Segment Start: Available data
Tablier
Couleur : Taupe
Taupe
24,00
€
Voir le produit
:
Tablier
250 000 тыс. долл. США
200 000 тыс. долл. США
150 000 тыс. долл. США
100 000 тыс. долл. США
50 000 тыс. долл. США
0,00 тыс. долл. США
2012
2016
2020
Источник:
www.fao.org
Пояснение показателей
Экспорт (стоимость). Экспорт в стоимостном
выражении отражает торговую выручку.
Segment End: Available data
Substitute "Beige" for every "Taupe" in the rows above, keeping everything else unchanged.

| Response to the task |
Tablier
Couleur : Beige
Beige
24,00
€
Voir le produit
:
Tablier
250 000 тыс. долл. США
200 000 тыс. долл. США
150 000 тыс. долл. США
100 000 тыс. долл. США
50 000 тыс. долл. США
0,00 тыс. долл. США
2012
2016
2020
Источник:
www.fao.org
Пояснение показателей
Экспорт (стоимость). Экспорт в стоимостном
выражении отражает торговую выручку.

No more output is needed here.